We have seen that the buying and selling of online ads has undergone dramatic changes in the past 18-24 months that put data at the center of buying and selling decisions. With real-time bidding exchanges and similar technologies, an advertiser can decide at the point of impression whether or not it’s valuable. Likewise, a publisher can make available information about that impression and help the advertiser make a decision.
In the macro sense, you have a $109 billion online ad market in which data is going to be the primary driver of efficiency. That’s where we see this fitting. We want to make our advertisers and publishers smarter. Demdex -and this is one of the exciting things about the company versus some of the other solutions out there – it doesn’t take a proprietary position on data, it does not have proprietary data, it’s not a data exchange. Demdex simply enables advertisers and publishers to augment their own data with third-party data and then we give them the tools to decide which third-party data is best.
So, we’re helping to enable and accelerate this market for third-party data providers. But, we’re making both advertisers and publishers very smart about what data is going to work – that fits into our philosophy. Demdex customers own their data, they’ll strike their own deals with third-party data providers. We just give them the infrastructure to manage it.
Do you see Demdex addressing the publisher’s need to sell guaranteed or so-called premium inventory? Or is this more about unlocking non-guaranteed inventory?

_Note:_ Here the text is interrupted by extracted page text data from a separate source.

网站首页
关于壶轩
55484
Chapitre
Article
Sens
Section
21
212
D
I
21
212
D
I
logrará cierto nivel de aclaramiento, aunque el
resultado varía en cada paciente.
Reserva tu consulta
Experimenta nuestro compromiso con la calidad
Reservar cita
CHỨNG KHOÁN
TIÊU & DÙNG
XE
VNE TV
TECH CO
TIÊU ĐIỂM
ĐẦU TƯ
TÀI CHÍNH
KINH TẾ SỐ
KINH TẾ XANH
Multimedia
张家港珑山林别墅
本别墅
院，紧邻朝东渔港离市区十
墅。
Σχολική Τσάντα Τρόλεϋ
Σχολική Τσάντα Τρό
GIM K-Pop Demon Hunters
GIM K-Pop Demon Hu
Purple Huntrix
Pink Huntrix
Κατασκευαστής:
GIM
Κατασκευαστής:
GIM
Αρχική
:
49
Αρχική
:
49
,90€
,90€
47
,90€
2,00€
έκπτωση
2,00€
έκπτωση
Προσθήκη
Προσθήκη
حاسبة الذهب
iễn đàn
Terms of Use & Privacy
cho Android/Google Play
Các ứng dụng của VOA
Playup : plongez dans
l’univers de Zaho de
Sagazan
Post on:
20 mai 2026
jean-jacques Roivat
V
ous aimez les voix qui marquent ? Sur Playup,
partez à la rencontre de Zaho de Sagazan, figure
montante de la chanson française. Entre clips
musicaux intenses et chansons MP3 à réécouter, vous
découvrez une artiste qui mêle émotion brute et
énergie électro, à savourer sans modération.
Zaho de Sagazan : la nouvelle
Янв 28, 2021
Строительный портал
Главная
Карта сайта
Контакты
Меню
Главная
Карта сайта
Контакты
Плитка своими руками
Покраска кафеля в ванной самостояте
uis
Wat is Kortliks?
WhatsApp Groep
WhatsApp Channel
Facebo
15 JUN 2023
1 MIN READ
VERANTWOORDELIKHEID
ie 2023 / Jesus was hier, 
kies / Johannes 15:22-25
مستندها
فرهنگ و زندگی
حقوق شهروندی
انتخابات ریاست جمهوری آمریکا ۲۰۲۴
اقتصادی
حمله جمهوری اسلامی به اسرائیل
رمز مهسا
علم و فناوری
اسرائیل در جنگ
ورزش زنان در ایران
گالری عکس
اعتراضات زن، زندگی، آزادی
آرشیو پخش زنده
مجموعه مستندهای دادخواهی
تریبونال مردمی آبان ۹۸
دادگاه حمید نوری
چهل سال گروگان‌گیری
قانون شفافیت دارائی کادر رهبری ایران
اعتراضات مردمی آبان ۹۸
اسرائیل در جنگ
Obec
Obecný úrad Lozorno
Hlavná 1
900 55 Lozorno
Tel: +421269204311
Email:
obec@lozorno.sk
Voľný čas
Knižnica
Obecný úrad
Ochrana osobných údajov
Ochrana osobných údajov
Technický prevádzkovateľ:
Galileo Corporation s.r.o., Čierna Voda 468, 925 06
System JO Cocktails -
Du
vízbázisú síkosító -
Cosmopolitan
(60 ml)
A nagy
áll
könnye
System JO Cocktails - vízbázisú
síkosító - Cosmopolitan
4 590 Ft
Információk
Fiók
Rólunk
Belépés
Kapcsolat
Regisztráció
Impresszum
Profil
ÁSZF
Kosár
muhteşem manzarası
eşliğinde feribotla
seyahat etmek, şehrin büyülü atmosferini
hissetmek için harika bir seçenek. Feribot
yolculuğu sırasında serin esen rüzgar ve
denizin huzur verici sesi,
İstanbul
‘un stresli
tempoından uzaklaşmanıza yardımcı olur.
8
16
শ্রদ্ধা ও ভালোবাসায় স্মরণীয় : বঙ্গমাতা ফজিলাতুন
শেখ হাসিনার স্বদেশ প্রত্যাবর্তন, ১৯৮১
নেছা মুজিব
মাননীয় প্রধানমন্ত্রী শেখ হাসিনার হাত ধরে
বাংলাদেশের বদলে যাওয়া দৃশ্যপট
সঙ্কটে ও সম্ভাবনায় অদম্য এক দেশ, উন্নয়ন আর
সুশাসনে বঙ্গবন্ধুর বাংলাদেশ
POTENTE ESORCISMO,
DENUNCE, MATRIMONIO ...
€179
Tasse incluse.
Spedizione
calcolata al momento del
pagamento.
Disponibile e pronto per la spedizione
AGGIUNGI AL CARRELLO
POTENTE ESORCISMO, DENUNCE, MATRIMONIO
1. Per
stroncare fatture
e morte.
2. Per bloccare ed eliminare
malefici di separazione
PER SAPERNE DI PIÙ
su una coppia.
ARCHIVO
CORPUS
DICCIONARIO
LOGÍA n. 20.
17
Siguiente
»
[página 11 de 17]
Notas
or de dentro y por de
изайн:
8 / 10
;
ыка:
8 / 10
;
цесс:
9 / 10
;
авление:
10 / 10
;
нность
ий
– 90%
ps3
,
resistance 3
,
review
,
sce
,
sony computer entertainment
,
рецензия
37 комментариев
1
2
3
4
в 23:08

It’s about both. If you look at some of the RFP’s that we’ve seen from publishers where advertisers are saying to publishers, “I no longer want run-of-site or just the home page. I want males 18-24.” A publisher has to have the ability to deliver that type of audience and Demdex puts those tools in the hands of the publisher.
A year from now, what do you hope some of the outcomes of the acquisition today?
Our hope is that publishers feel more in control. I think publishers today feel short-changed with all of the technology development that has gone on on the buy-side. The publishers have been kind of left out. This acquisition brings power to the publishers by enabling them to monetize their audience, their data and take back some of the value they have been giving up to other people in this chain. I would love to see all of our big publishers adopting this solution to take control of their data.
How does Adobe Omniture bring all the Online Marketing Suite products together for clients? It seems that this is becoming an increasingly consultative and complex sale and that, in some ways, the service layer you might be building might resemble an agency. What do you think?
The need for services around these solutions are absolutely critical – especially in the early stages. We want to work with our big publishers and partners who will help us define how this will all come together. We have a rich ecosystem of agencies and partners that we work with – those agencies, we need to push them very hard to get them trained on this so they can leverage this technology with their customers directly. We are all about pushing best practices and playbooks to our agency partners so they can deliver the services. Agencies play a critical part in ad buying and selling and we have to empower them and help the customer get smarter. As the solution comes together more, then it becomes available to more people downstream. We saw this when we purchased Offermatica – people made similar claims that it’s hard, takes a lot of service. But that product has had a lot of development to make it simpler. Demdex will follow the same track.
Is Adobe/Omniture done acquiring? Would their be interest in future components such as a demand-side platform that helps publishers or advertisers buy?
We think the Online Marketing Suite is far from complete. The senior teams at Adobe and the Omniture business unit agree with that. We have a lot of work to do organically abut also “inorganically.” It’s very likely you’ll see future acquisitions from Adobe that helps us round out the suite. This market is growing quarter-to-quarter and always changing. Future acquisitions are absolutely possible but I don’t know which areas they’ll come in.